Set Equation to Zero: First, we need to set the equation to zero by subtracting $6$ from both sides of the equation. $\newline$ $3z^2 - z + 5 = 6$ $\newline$ $3z^2 - z + 5 - 6 = 0$ $\newline$ $3z^2 - z - 1 = 0$
Use Quadratic Formula: Now, we attempt to factor the quadratic equation, but it does not factor nicely.
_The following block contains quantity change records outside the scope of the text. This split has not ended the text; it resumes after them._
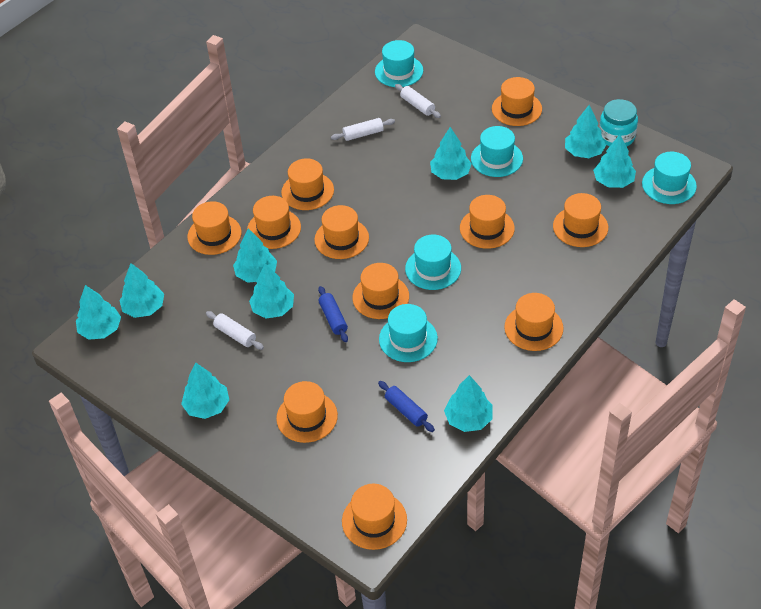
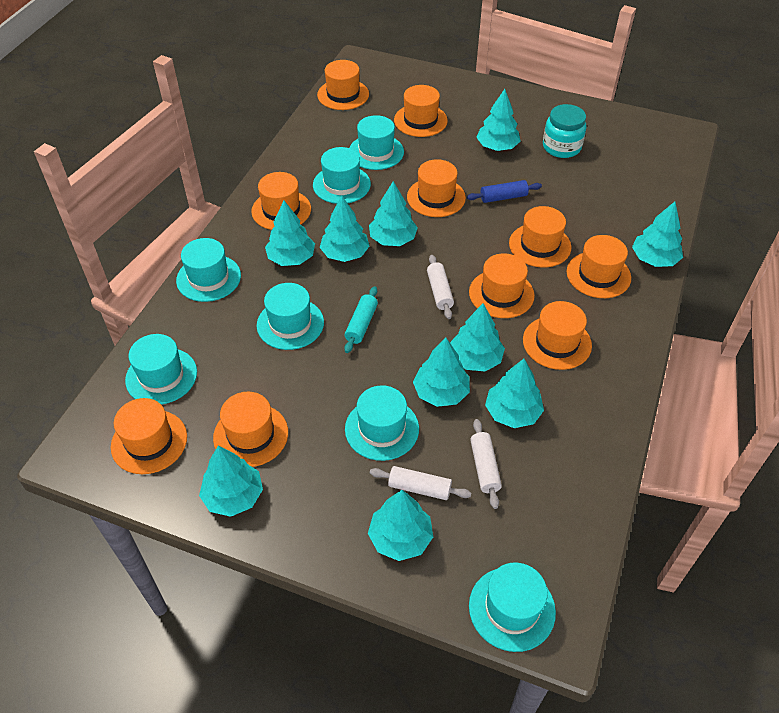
blue rolling pin: 2 -> 1
orange hat: 11 -> 10
turquoise hat: 5 -> 7
turquoise rolling pin: 0 -> 1
turquoise tree: 9 -> 10

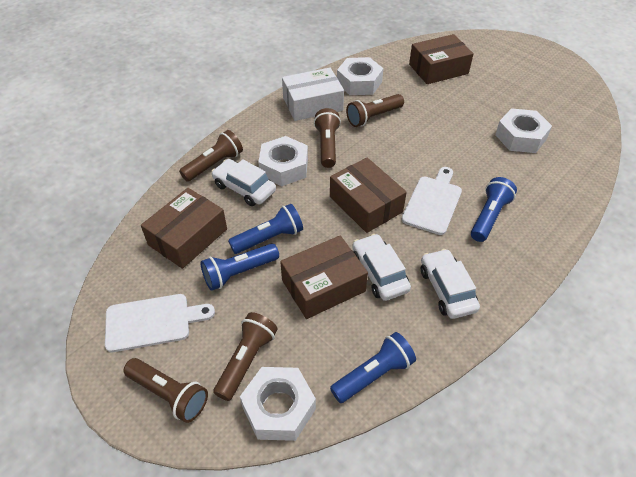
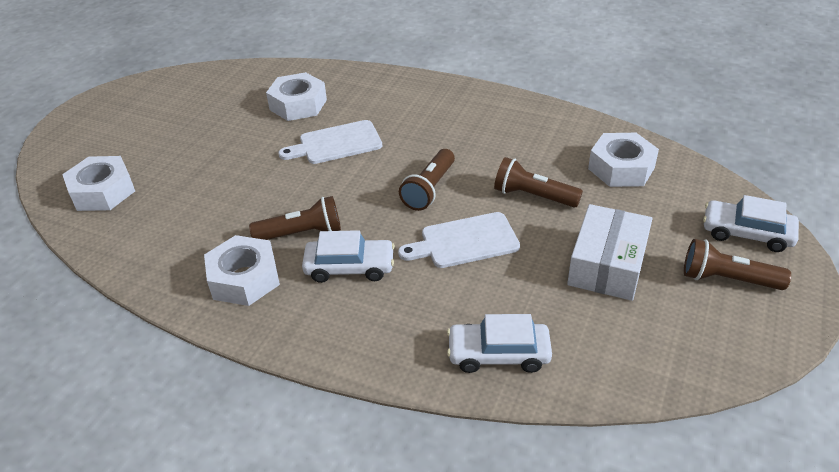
blue flashlight: 4 -> 0
brown box: 4 -> 0
brown flashlight: 5 -> 4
Therefore, we will use the quadratic formula to find the solutions for $z$ . The quadratic formula is $z = \frac{-b \pm \sqrt{b^2 - 4ac}}{2a}$ , where $a = 3$ , $b = -1$ , and $c = -1$ .
Calculate Discriminant: We calculate the discriminant $b^2 - 4ac$ to determine the number of real solutions. $\newline$ Discriminant = $(-1)^2 - 4(3)(-1)$ $\newline$ Discriminant = $1 + 12$ $\newline$ Discriminant = $13$ $\newline$ Since the discriminant is positive, there are two real solutions.
Substitute Values: We substitute the values of $a$ , $b$ , and $c$ into the quadratic formula to find the solutions for $z$ . $\newline$ $z = \frac{-(-1) \pm \sqrt{(13)}}{(2 \cdot 3)}$ $\newline$ $z = \frac{(1 \pm \sqrt{13})}{6}$
Find Solutions: We now have the two solutions for $z$ in simplest form: $z = \frac{1 + \sqrt{13}}{6}$ and $z = \frac{1 - \sqrt{13}}{6}$